Enfin, un troisième et dernier argument plaide pour l’adoption de cette solution. L’article 6 de la Convention européenne des droits de l’Homme autorise la reprise des actes processuels passés au nom et pour le compte d’une société en formation. Dès lors que l’immatriculation au registre du commerce et des sociétés intervient en cours d’instance, il semble normal que la société puisse régulariser sa demande. L’absence de personnalité étant temporaire, le défaut d’immatriculation initial ne doit pas priver la société de tout accès au juge.
En conséquence, la préférence de la procédure civile pour « ce qui a été » au mépris de « ce qui va être » doit aujourd’hui cesser. La cohérence impose une union totale entre la personnalité morale et la personnalité processuelle, peu importe qu’elle soit anticipée ou prolongée. Il appartient donc à la jurisprudence d’appliquer au procès civil les règles imposées par le droit des sociétés.
Pour conclure, il apparaît que les quelques exemples cités illustrent qu’en dépit d’une présentation unitaire du régime procédural, lorsqu’une société est partie à un procès civil, certaines particularités processuelles apparaissent. La détermination de la juridiction compétente ainsi que l’exercice de l’action en justice sont particulièrement infléchis. Bien que minimes, ces inflexions étonnent. La procédure civile paraît être un droit formaliste et rigoureux. Aussi, il est surprenant que la jurisprudence autorise certaines modulations dans l’application des règles processuelles.
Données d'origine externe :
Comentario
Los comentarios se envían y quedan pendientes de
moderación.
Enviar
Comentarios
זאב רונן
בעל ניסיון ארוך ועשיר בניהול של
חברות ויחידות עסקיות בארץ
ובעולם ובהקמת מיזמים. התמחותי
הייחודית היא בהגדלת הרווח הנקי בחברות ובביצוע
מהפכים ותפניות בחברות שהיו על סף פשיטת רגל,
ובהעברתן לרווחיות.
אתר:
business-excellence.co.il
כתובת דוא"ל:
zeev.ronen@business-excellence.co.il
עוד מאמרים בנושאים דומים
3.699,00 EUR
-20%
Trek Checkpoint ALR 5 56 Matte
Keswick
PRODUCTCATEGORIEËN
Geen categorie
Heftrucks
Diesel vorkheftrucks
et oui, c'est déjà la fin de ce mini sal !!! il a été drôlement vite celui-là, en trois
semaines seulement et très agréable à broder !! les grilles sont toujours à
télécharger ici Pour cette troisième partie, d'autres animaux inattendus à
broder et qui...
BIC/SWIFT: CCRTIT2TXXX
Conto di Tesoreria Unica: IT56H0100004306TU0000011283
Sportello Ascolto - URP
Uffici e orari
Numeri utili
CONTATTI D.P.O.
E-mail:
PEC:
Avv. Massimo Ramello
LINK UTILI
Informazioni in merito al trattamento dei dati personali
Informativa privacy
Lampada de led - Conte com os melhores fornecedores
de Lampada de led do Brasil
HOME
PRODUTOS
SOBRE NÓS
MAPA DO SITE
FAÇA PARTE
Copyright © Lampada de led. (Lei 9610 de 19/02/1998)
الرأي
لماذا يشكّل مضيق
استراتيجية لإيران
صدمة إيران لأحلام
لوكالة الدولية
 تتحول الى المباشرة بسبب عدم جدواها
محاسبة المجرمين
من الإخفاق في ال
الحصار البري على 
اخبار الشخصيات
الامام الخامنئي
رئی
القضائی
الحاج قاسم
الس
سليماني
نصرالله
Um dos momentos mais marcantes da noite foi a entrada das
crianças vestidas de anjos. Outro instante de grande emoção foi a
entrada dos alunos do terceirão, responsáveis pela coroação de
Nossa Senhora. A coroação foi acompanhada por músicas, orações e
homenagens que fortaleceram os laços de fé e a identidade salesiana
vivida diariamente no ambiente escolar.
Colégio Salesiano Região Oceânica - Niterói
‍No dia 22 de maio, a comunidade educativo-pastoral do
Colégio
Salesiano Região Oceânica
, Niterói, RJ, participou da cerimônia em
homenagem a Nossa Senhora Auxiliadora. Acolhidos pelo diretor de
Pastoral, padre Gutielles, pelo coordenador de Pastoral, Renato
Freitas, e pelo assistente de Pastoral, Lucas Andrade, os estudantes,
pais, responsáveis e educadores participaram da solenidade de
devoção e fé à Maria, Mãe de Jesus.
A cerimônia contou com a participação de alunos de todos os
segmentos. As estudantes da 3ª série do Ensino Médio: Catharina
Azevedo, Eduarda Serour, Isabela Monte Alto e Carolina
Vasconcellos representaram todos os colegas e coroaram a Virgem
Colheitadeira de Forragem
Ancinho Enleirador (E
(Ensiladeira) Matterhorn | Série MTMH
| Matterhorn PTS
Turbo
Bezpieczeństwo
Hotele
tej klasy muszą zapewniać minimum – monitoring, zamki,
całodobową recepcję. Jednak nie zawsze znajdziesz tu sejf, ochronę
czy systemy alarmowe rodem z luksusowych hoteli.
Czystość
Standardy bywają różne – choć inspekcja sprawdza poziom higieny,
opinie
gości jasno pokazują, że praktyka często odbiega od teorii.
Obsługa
Mais en définitive, que penser de ces altérations ? Aucune critique négative ne peut véritablement leur être adressée. Elles s’expliquent par la méthode créatrice du Droit. Toutes les règles juridiques sont créées à destination des personnes physiques, ce n’est que par la suite qu’elles sont étendues aux personnes morales. Dès lors qu’aucune disposition spéciale n’existe pour ces sujets de droit, il appartient aux matières les rencontrant de s’adapter. Ainsi, même si la procédure civile est un droit formaliste, souvent présenté comme rigoureux, il n’est pas rigoriste. Il présente des capacités d’adaptation face aux litigants qu’il rencontre. Les inflexions relevées en procédure civile constituent donc un phénomène normal. En outre, comme ces modulations résultent d’une volonté de bien administrer la justice, elles ne peuvent être condamnées. De même, il ne peut pas être regretté que la procédure civile prenne en considération les apparences sociales. On ne peut pas le reprocher spécialement à la procédure civile alors que toutes les racines du Droit le font. Il ne faut, en effet, pas oublier que le Droit dans son ensemble n’est constitué que de concepts qui font de lui un théâtre d’apparences.